## [REQUIREMENT]
The reply should hold every entry exactly as written and none of the pictures.

● ● ● ● ● ● ●

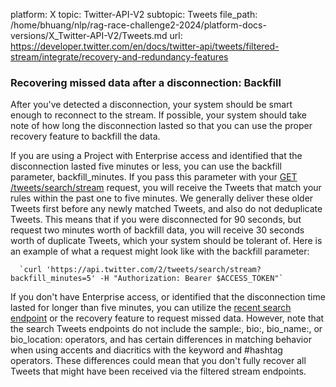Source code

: platform: X
topic: Twitter-API-V2
subtopic: Tweets
file_path: /home/bhuang/nlp/rag-race-challenge2-2024/platform-docs-versions/X_Twitter-API-V2/Tweets.md
url: https://developer.twitter.com/en/docs/twitter-api/tweets/filtered-stream/integrate/recovery-and-redundancy-features


### Recovering missed data after a disconnection: Backfill

After you've detected a disconnection, your system should be smart enough to reconnect to the stream. If possible, your system should take note of how long the disconnection lasted so that you can use the proper recovery feature to backfill the data. 

If you are using a Project with Enterprise access and identified that the disconnection lasted five minutes or less, you can use the backfill parameter, backfill\_minutes. If you pass this parameter with your [GET /tweets/search/stream](https://developer.twitter.com/en/docs/twitter-api/tweets/filtered-stream/api-reference/get-tweets-search-stream) request, you will receive the Tweets that match your rules within the past one to five minutes. We generally deliver these older Tweets first before any newly matched Tweets, and also do not deduplicate Tweets. This means that if you were disconnected for 90 seconds, but request two minutes worth of backfill data, you will receive 30 seconds worth of duplicate Tweets, which your system should be tolerant of. Here is an example of what a request might look like with the backfill parameter:

      `curl 'https://api.twitter.com/2/tweets/search/stream?backfill_minutes=5' -H "Authorization: Bearer $ACCESS_TOKEN"`
    

  
If you don't have Enterprise access, or identified that the disconnection time lasted for longer than five minutes, you can utilize the [recent search endpoint](https://developer.twitter.com/en/docs/twitter-api/tweets/search/introduction) or the recovery feature to request missed data. However, note that the search Tweets endpoints do not include the sample:, bio:, bio\_name:, or bio\_location: operators, and has certain differences in matching behavior when using accents and diacritics with the keyword and #hashtag operators. These differences could mean that you don't fully recover all Tweets that might have been received via the filtered stream endpoints.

● ● ● ● ● ● ●

## [EXERCISE ANSWER]
Source code

: platform: X
topic: Twitter-API-V2
subtopic: Tweets
file_path: /home/bhuang/nlp/rag-race-challenge2-2024/platform-docs-versions/X_Twitter-API-V2/Tweets.md
url: https://developer.twitter.com/en/docs/twitter-api/tweets/filtered-stream/integrate/recovery-and-redundancy-features


### Recovering missed data after a disconnection: Backfill

After you've detected a disconnection, your system should be smart enough to reconnect to the stream. If possible, your system should take note of how long the disconnection lasted so that you can use the proper recovery feature to backfill the data. 

If you are using a Project with Enterprise access and identified that the disconnection lasted five minutes or less, you can use the backfill parameter, backfill\_minutes. If you pass this parameter with your [GET /tweets/search/stream](https://developer.twitter.com/en/docs/twitter-api/tweets/filtered-stream/api-reference/get-tweets-search-stream) request, you will receive the Tweets that match your rules within the past one to five minutes. We generally deliver these older Tweets first before any newly matched Tweets, and also do not deduplicate Tweets. This means that if you were disconnected for 90 seconds, but request two minutes worth of backfill data, you will receive 30 seconds worth of duplicate Tweets, which your system should be tolerant of. Here is an example of what a request might look like with the backfill parameter:

      `curl 'https://api.twitter.com/2/tweets/search/stream?backfill_minutes=5' -H "Authorization: Bearer $ACCESS_TOKEN"`
    

  
If you don't have Enterprise access, or identified that the disconnection time lasted for longer than five minutes, you can utilize the [recent search endpoint](https://developer.twitter.com/en/docs/twitter-api/tweets/search/introduction) or the recovery feature to request missed data. However, note that the search Tweets endpoints do not include the sample:, bio:, bio\_name:, or bio\_location: operators, and has certain differences in matching behavior when using accents and diacritics with the keyword and #hashtag operators. These differences could mean that you don't fully recover all Tweets that might have been received via the filtered stream endpoints.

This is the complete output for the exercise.